Add into the mix ad hoc supply requests -- either for missions or internal construction -- and stand-in boarding operations, and you have a quite regular need to juggle these rather delicate sequences of orders. Maybe you're satisfied with relying on sub-optimal, even abysmal auto behaviors, but suggesting that others dumb their game down to fit your low bar is pretty laughable.
You micromanage missions. You micromanage trade. You micromanage exploration.

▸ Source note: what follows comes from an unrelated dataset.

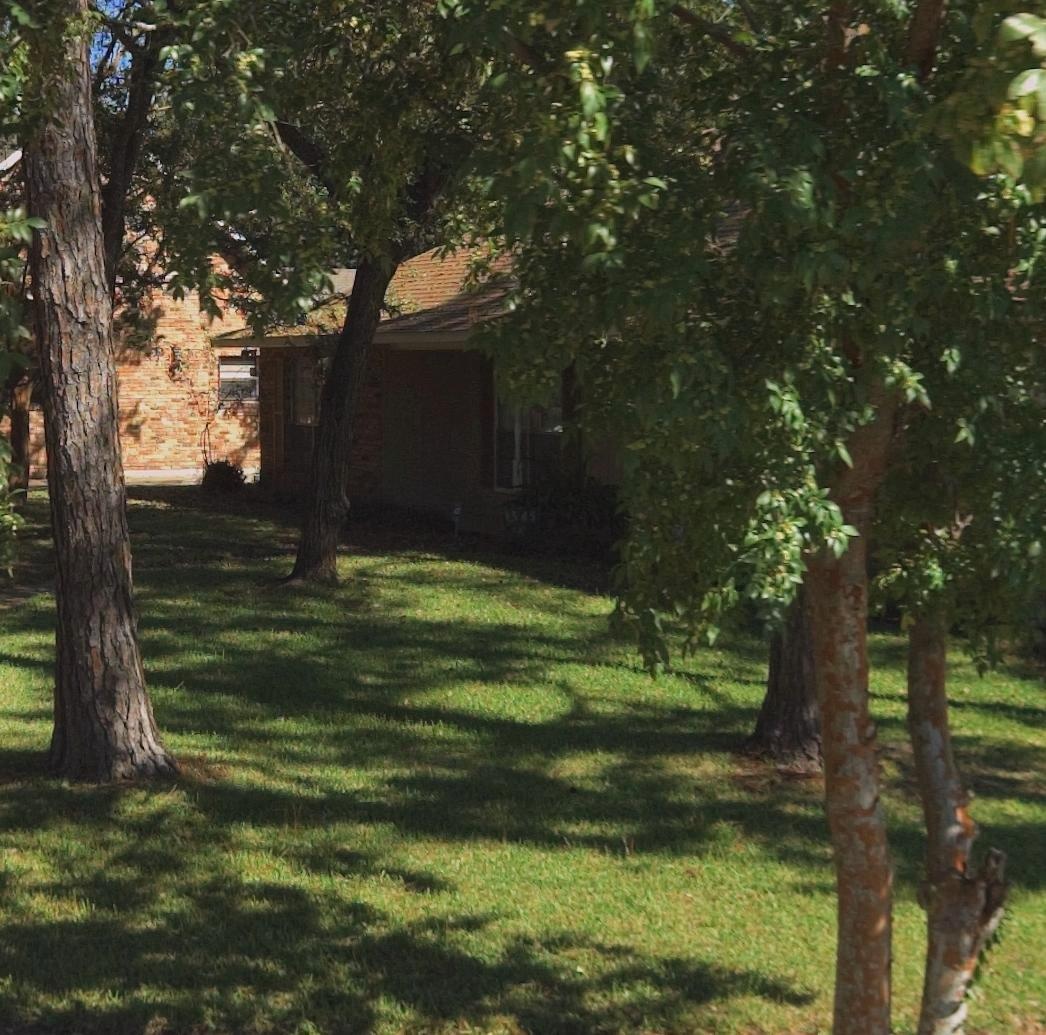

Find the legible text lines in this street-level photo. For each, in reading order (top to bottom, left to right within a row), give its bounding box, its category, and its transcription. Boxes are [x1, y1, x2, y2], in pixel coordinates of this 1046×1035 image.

[503, 508, 537, 524] StreetNumber: 154*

You micromanage technology. Micromanagement is also a core fundamental that you must master and complete before you can drunkenly dismiss everything as "don't do that" under the wash of automated opulence and blind arrogance. And to be honest, some automated empire that prints money while you run it in your sleep sounds boring and less-than-challenging. Why even play?
For the rest of us who want to play a game that engages us more than the 187th syndication rerun of MASH, we'd like some syntactical sugar for our endeavors. That is, when I've fought hard to earn just enough cash to buy a L freighter and some cargo, I want every single hop to count. There is no "oh just ignore the inefficiency because the rest of the game is so boring I can barely stand to play anymore."
Yea, so don't do that. The game doesn't have mature automation, so don't rely on it. It's brittle and error prone. So don't do that. You should play the game or write your own automation to play it for you. Suggesting that others settle for your bland sense of accomplishment by creating an empire of waste while standing idly by and saying nothing about low hanging fruit is toxic. Don't judge others' playstyles by forcing your boring, mindless, inadequate-Egoshaft-AI-reliant style at them.